Note: You can also find this reflection on TELLING SECRETS on my SUBSTACK page where all my other reflections are kept. If you subscribe to Substack, these reflections will be emailed to you automatically. There is no subscription fee. Substack will suggest it, but it is not required.


I live in Sussex County, Delaware. It has a nickname. “LSD”. That stands for “Lower, Slower, Delaware.” The locals think the “slower” part refers to the pace of life of the rural farmers in the west and the resort life in the east, near the ocean. Some of the folks “up North,” and “above the canal,” hear it a little differently.


”Lower” is not just a reference to a geographical location. It has to do with the perception of a social demographic. ”Slower” has to do with a perception of the mental acuity required of farmers. Chicken farmers. Cash crop farmers. People who have lived on the land and from the land for generations. Indeed, many are considered “land poor”. People who may not own a suit, except maybe the one they wore for their wedding or their parent’s funeral. Maybe.

People who talk with a distinctive accent which is an amalgamation of particular inflections spoken in Delaware, Maryland, and Virginia, for which the Delmarva (Del -Mar-VA) Peninsula also gets its name. The ‘r’s’ are hard but the vowels get swallowed.

The famous “M R Ducks. M R Not. O S A R.” (Translation: “Them are Ducks. Them Are Not. Oh, yes they are.”) is credited generally to “The Eastern Shore” but there are similar variations of it here, “below the canal”.

”Lower”. And, ”slower.” See? At least, that’s how many of the folks “above the canal” and some of the people who have moved here, primarily from Pennsylvania, New Jersey, and New York to escape the high real estate taxes, see their new neighbors.

I’ve been stunned and a bit shocked to see it in the attitude of some of the Kent and New Castle County clergy and how that is reflected in the conversations and discussion concerning some of the resolutions that come up at the annual Diocesan Convention - especially those that would empower small congregations. (There, now I’ve said the quiet part out loud.)

As the “land poor” farmers have been pushed out of their land by The Developers, the difference between people who are “from away” who live in McMansions and those who have lived here in Sussex all their lives in Manufactured Homes is more sharply drawn around lines of class, educational and economic status.

Lower Slower Delaware - LSD - is the polite way to say PWT (“Poor White Trash,”) or TPT (“Trailer Park Trash”). Except, everybody knows that it’s not polite. At. All.

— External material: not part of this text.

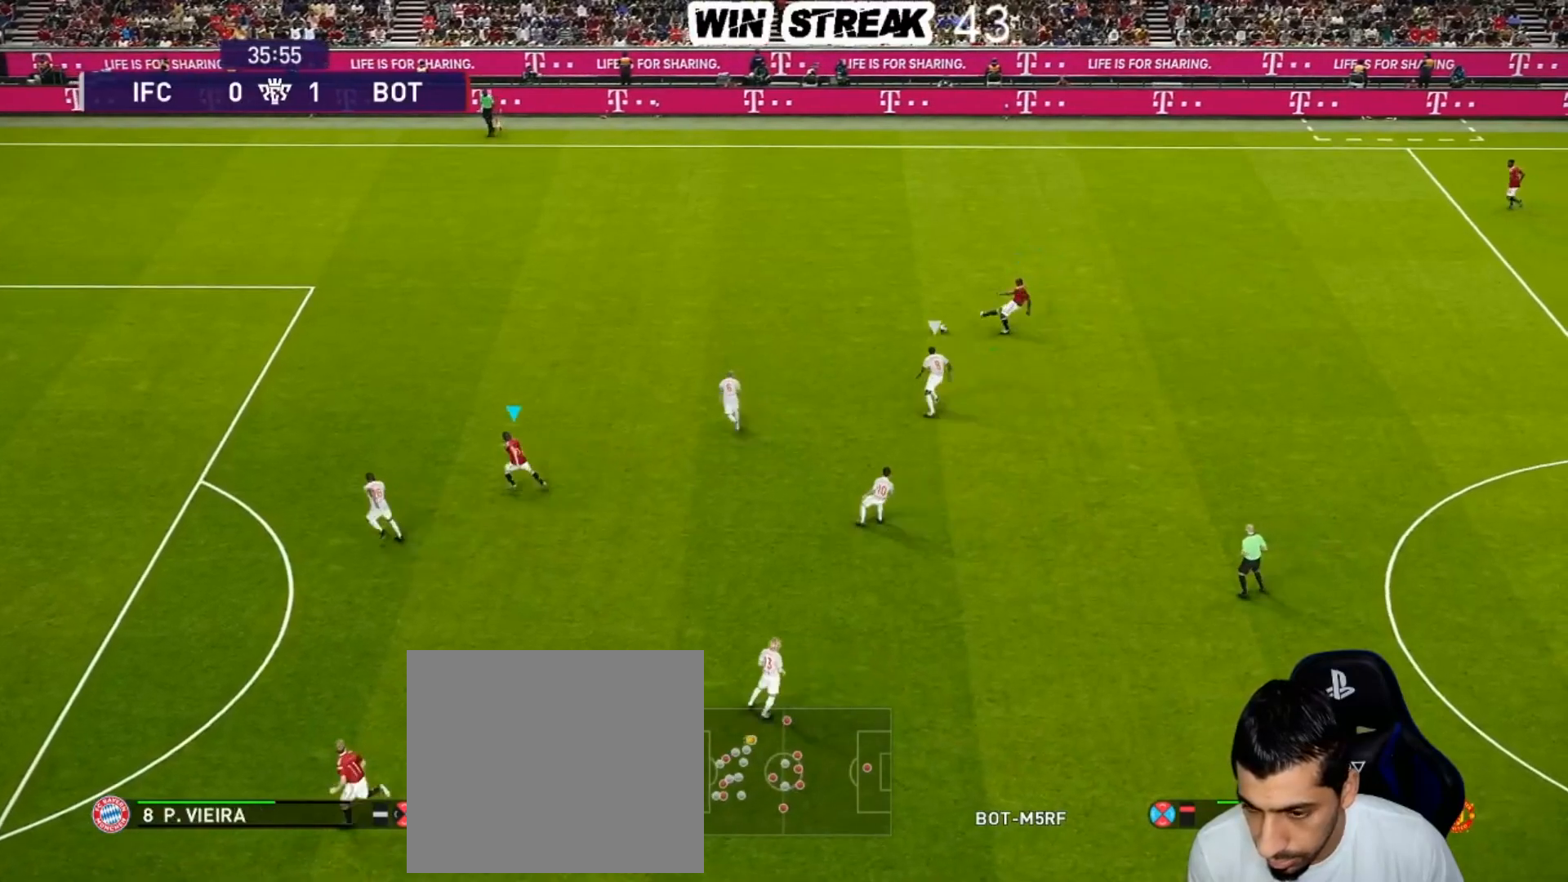
{"buttons": ["R1"], "left_stick": "up-left", "right_stick": "center", "events": [[167, "left_stick", "up-left"], [233, "R1", "down"]]}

It’s not exactly the stuff of JD Vance’s “Hillybilly Elegy” but then not too many around here have had the opportunity to go to Harvard and then sell their soul for the company store. But, the resentment is real. It smolders just underneath the surface. It’s gotten worse - much worse - in the past decade.

We bought this house in 1998. I moved here in 2008. Ms. Conroy and I commuted for 18 months from a friend’s house in New Jersey until she could transfer to a position here. I have worked as a Hospice Chaplain all over Sussex County since 2008. I (finally) retired in June of 2024.

In those sixteen years, I’ve worked on both sides of Sussex County. I’ve been privileged to have been invited into homes where three and four generations live together in a small, single-wide Manufactured Home, plopped down on a quarter or half-acre piece of land that was left to them when Daddy or Auntie sold off the rest of the farm and the bank (and then) The Developers took the rest.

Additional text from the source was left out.